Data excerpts
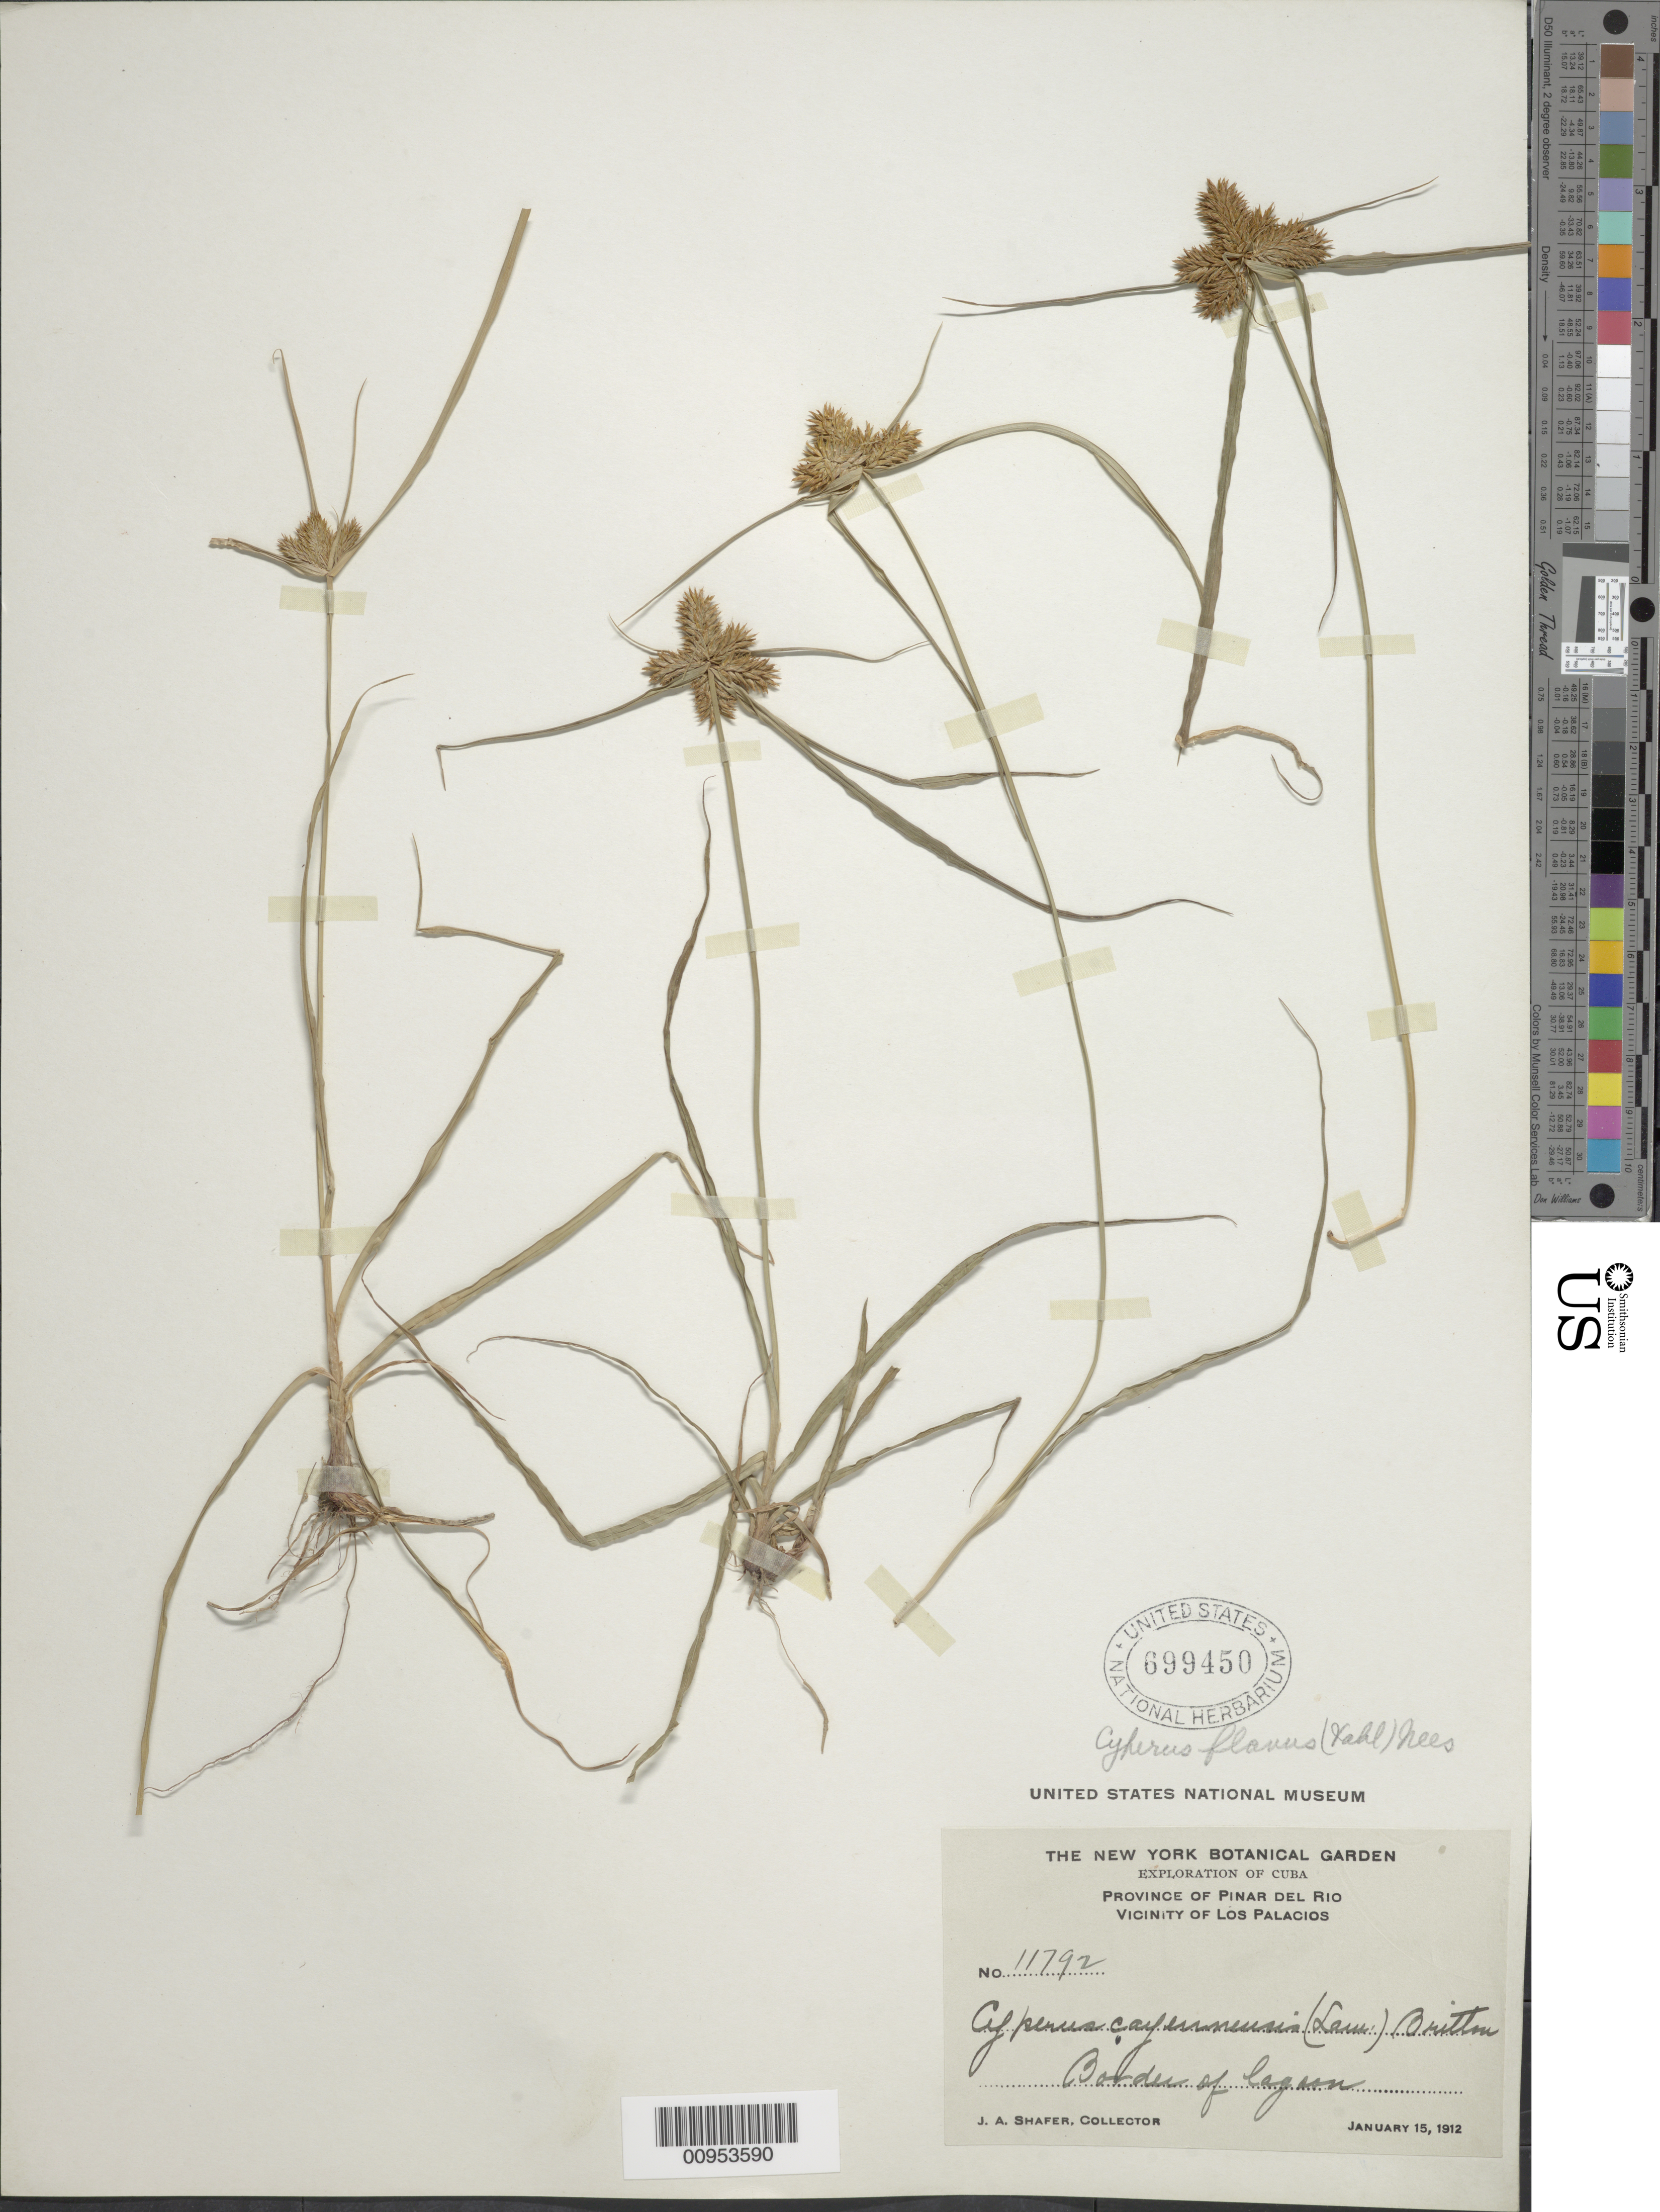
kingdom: Plantae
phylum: Tracheophyta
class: Liliopsida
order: Poales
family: Cyperaceae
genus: Cyperus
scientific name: Cyperus aggregatus var. aggregatus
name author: (Willd.) Endl.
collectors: J. A. Shafer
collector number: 11792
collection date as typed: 15 Jan 1912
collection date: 1912-01-15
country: Cuba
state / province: Pinar del Rio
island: Cuba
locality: Vicinity of Los Palacios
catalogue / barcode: US 699450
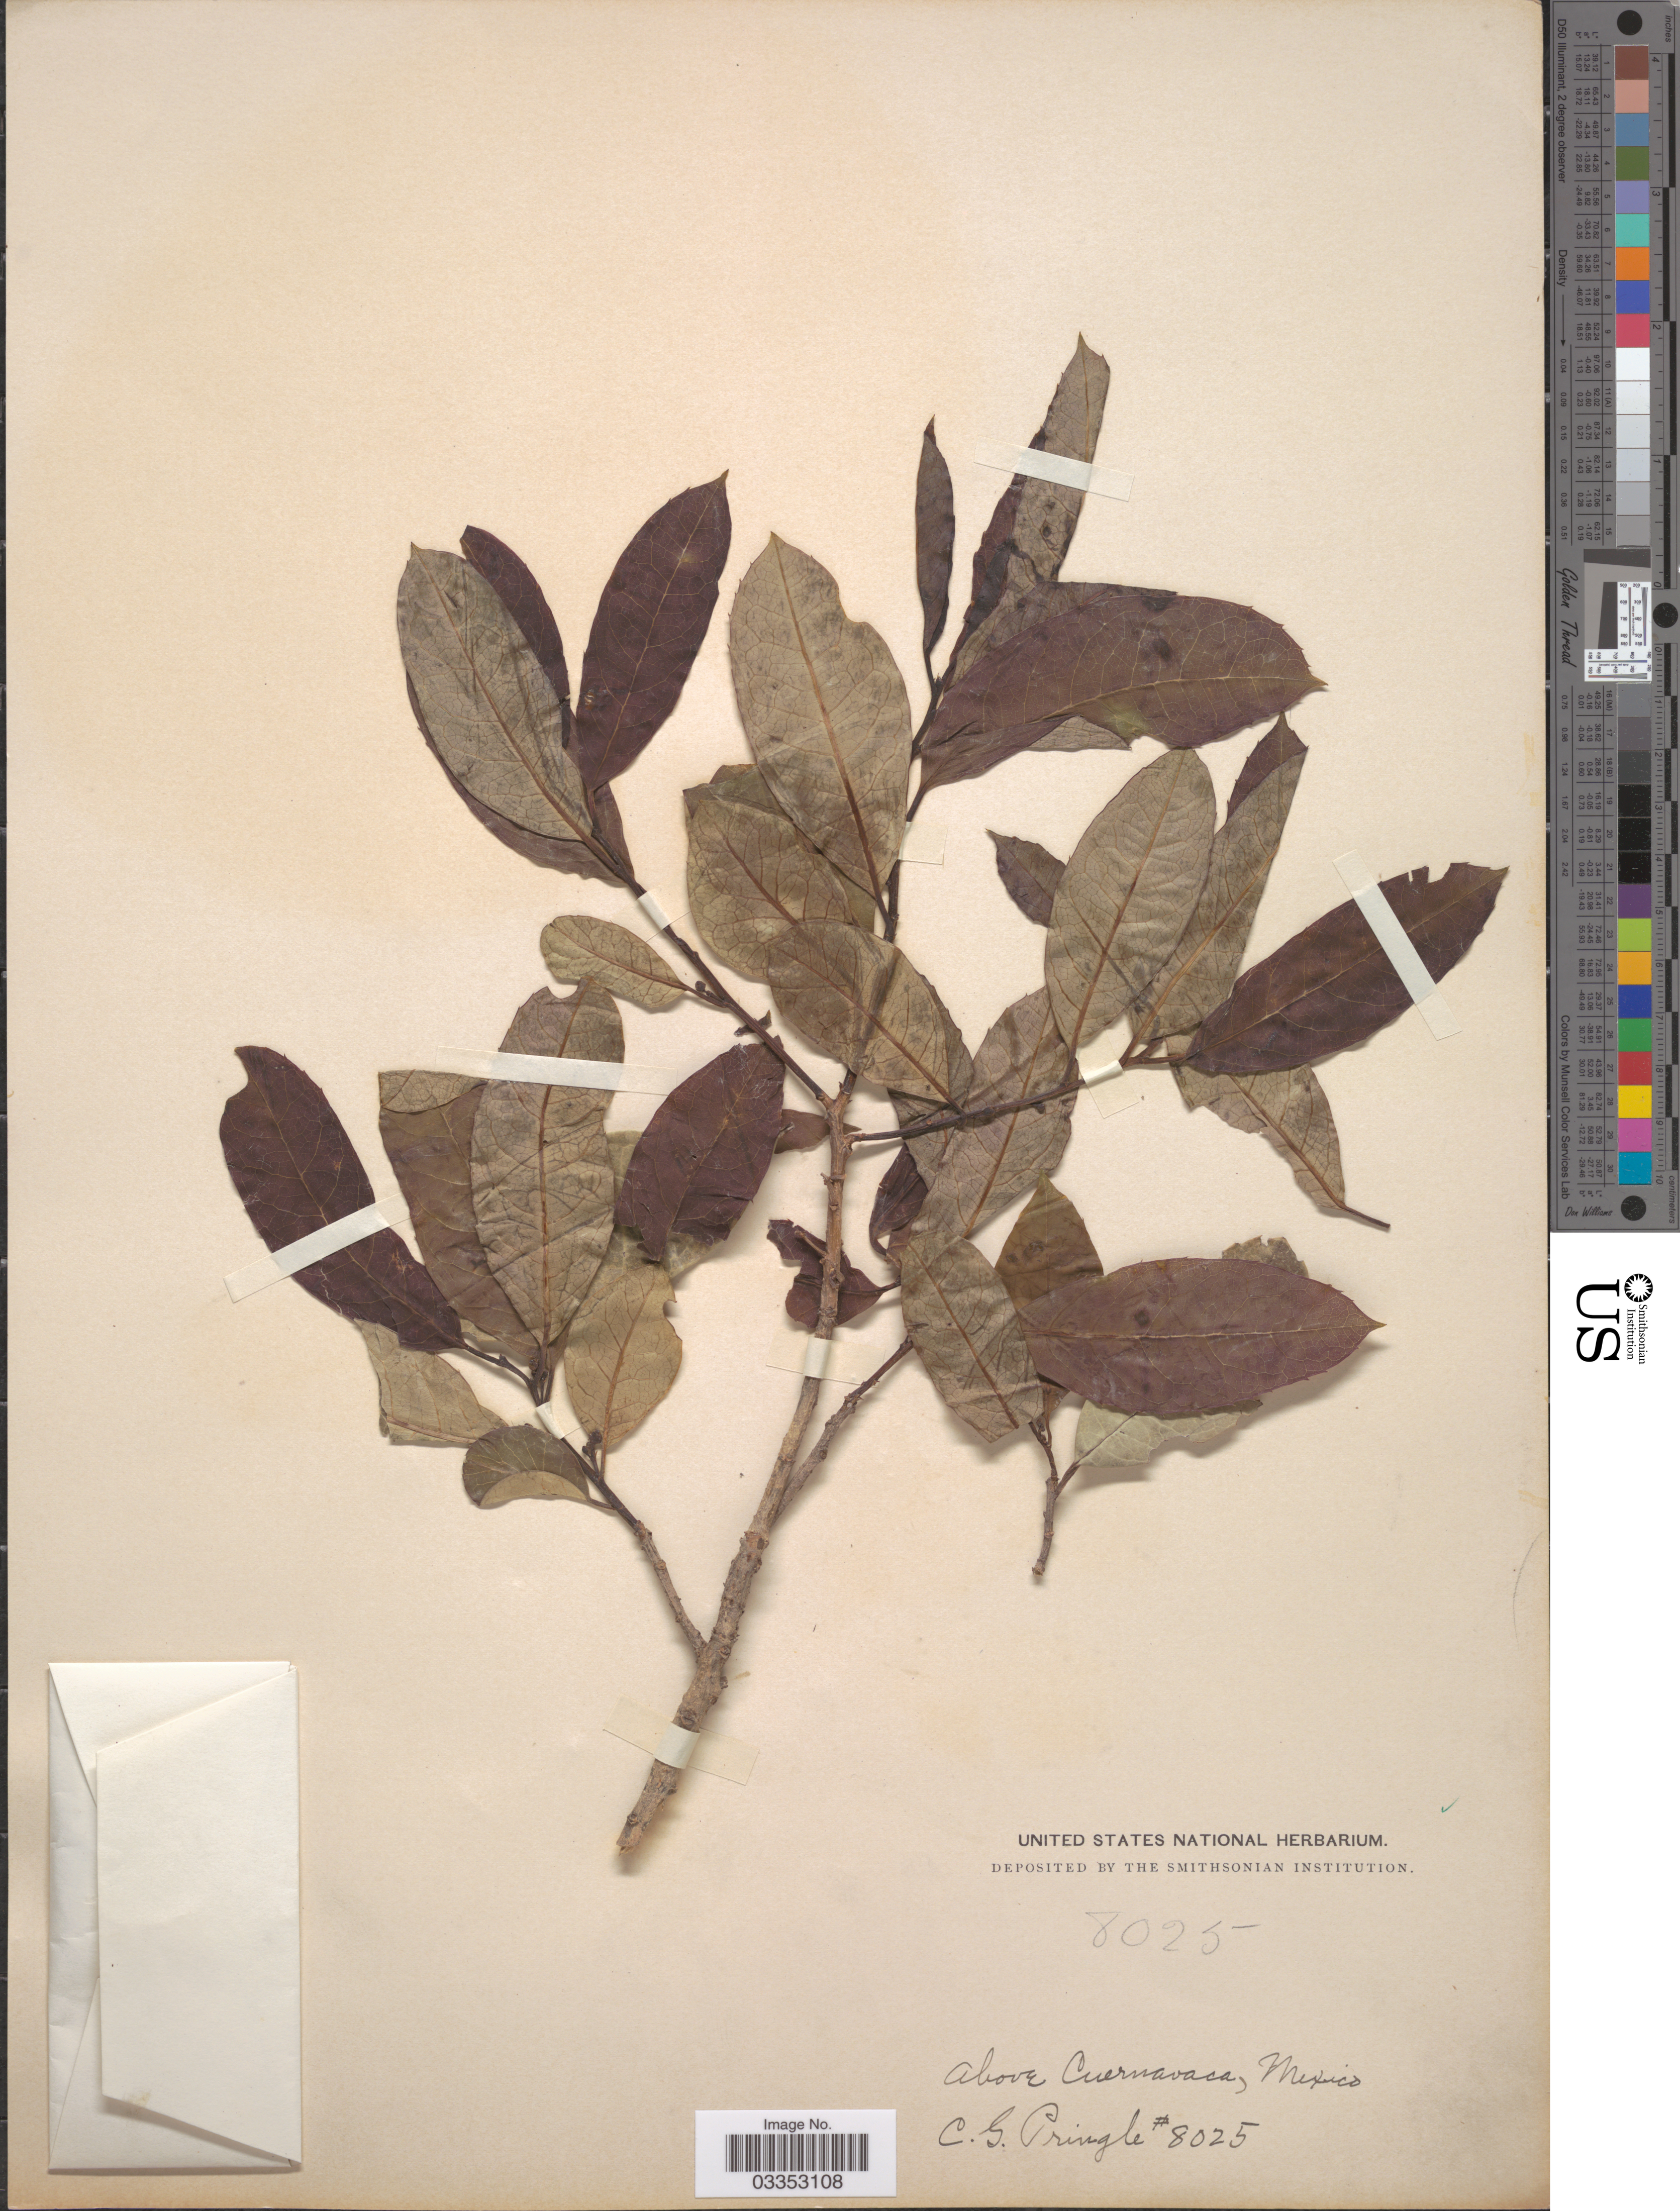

### Required work
Turn every line of the records above into a numbered list, skipping any blank lines. Leave the pictures out.

### Answer to the exercise
1. kingdom: Plantae
2. phylum: Tracheophyta
3. class: Liliopsida
4. order: Poales
5. family: Cyperaceae
6. genus: Cyperus
7. scientific name: Cyperus aggregatus var. aggregatus
8. name author: (Willd.) Endl.
9. collectors: J. A. Shafer
10. collector number: 11792
11. collection date as typed: 15 Jan 1912
12. collection date: 1912-01-15
13. country: Cuba
14. state / province: Pinar del Rio
15. island: Cuba
16. locality: Vicinity of Los Palacios
17. catalogue / barcode: US 699450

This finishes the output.